**Description of the task**: Could you repeat all of the entries word for word, minus any pictures?

### Data in this exercise ###

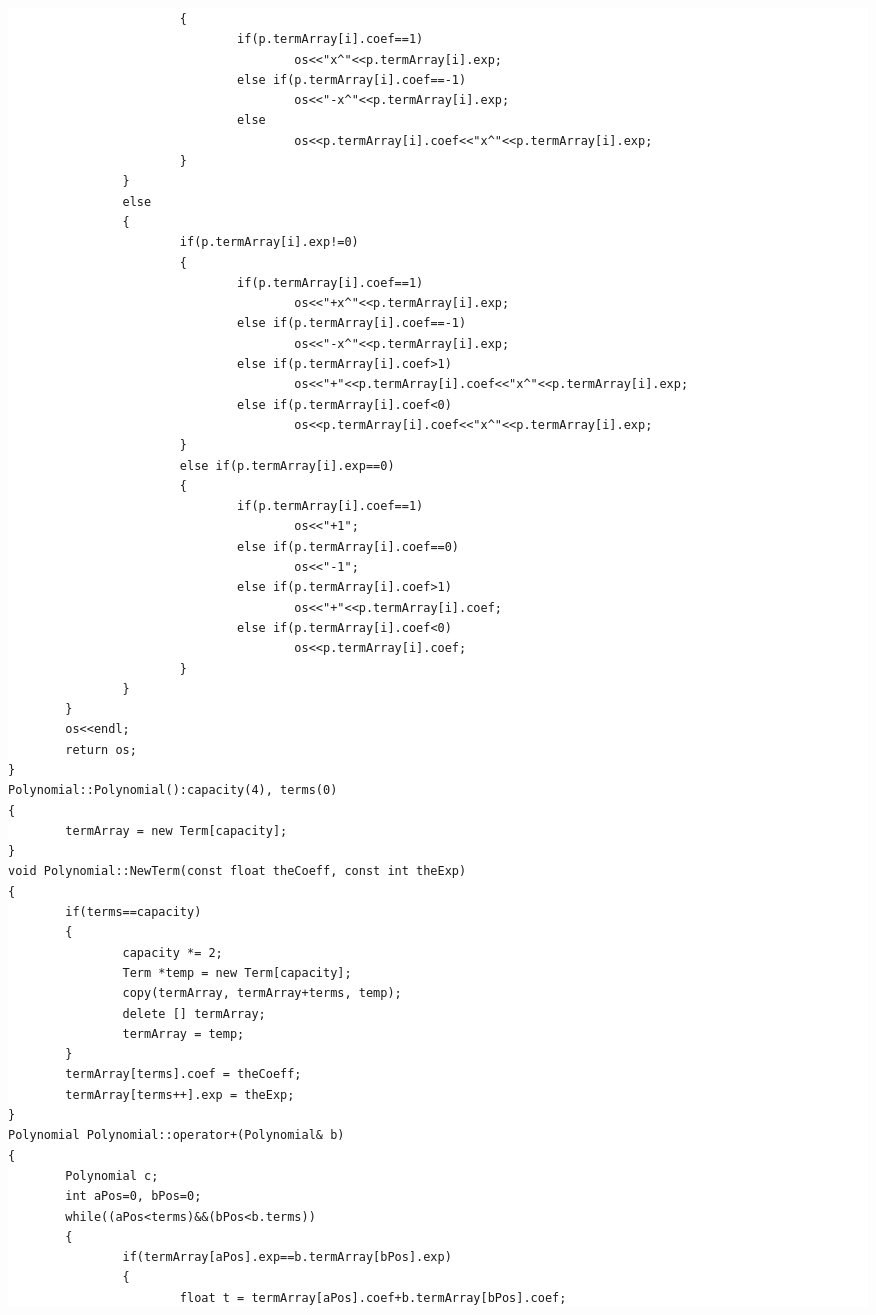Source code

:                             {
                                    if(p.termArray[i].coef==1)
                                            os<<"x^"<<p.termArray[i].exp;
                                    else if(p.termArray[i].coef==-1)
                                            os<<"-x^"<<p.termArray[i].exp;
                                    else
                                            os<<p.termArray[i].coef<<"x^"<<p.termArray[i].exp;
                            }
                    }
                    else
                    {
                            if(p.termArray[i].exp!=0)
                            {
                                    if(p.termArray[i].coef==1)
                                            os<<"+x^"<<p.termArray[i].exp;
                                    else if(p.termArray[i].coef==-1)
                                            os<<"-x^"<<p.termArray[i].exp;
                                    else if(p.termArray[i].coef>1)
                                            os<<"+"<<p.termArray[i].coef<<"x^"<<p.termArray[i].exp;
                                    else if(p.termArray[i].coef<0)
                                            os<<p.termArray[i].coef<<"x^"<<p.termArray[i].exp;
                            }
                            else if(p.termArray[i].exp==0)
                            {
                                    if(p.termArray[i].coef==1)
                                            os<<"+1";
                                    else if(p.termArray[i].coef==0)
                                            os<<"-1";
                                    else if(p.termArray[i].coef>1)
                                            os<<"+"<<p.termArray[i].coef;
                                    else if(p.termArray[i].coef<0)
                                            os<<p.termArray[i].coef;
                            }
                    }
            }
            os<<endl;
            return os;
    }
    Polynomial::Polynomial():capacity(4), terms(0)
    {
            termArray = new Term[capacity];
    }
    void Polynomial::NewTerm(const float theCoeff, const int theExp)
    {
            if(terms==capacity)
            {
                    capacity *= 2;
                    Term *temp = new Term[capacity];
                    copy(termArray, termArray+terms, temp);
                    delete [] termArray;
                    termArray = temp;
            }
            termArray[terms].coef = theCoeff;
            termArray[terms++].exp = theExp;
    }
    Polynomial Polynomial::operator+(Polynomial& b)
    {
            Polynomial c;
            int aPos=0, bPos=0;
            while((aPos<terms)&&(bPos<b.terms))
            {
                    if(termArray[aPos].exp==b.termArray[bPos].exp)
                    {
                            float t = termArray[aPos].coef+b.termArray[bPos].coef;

###

**Reply to the exercise**:
Source code

:                             {
                                    if(p.termArray[i].coef==1)
                                            os<<"x^"<<p.termArray[i].exp;
                                    else if(p.termArray[i].coef==-1)
                                            os<<"-x^"<<p.termArray[i].exp;
                                    else
                                            os<<p.termArray[i].coef<<"x^"<<p.termArray[i].exp;
                            }
                    }
                    else
                    {
                            if(p.termArray[i].exp!=0)
                            {
                                    if(p.termArray[i].coef==1)
                                            os<<"+x^"<<p.termArray[i].exp;
                                    else if(p.termArray[i].coef==-1)
                                            os<<"-x^"<<p.termArray[i].exp;
                                    else if(p.termArray[i].coef>1)
                                            os<<"+"<<p.termArray[i].coef<<"x^"<<p.termArray[i].exp;
                                    else if(p.termArray[i].coef<0)
                                            os<<p.termArray[i].coef<<"x^"<<p.termArray[i].exp;
                            }
                            else if(p.termArray[i].exp==0)
                            {
                                    if(p.termArray[i].coef==1)
                                            os<<"+1";
                                    else if(p.termArray[i].coef==0)
                                            os<<"-1";
                                    else if(p.termArray[i].coef>1)
                                            os<<"+"<<p.termArray[i].coef;
                                    else if(p.termArray[i].coef<0)
                                            os<<p.termArray[i].coef;
                            }
                    }
            }
            os<<endl;
            return os;
    }
    Polynomial::Polynomial():capacity(4), terms(0)
    {
            termArray = new Term[capacity];
    }
    void Polynomial::NewTerm(const float theCoeff, const int theExp)
    {
            if(terms==capacity)
            {
                    capacity *= 2;
                    Term *temp = new Term[capacity];
                    copy(termArray, termArray+terms, temp);
                    delete [] termArray;
                    termArray = temp;
            }
            termArray[terms].coef = theCoeff;
            termArray[terms++].exp = theExp;
    }
    Polynomial Polynomial::operator+(Polynomial& b)
    {
            Polynomial c;
            int aPos=0, bPos=0;
            while((aPos<terms)&&(bPos<b.terms))
            {
                    if(termArray[aPos].exp==b.termArray[bPos].exp)
                    {
                            float t = termArray[aPos].coef+b.termArray[bPos].coef;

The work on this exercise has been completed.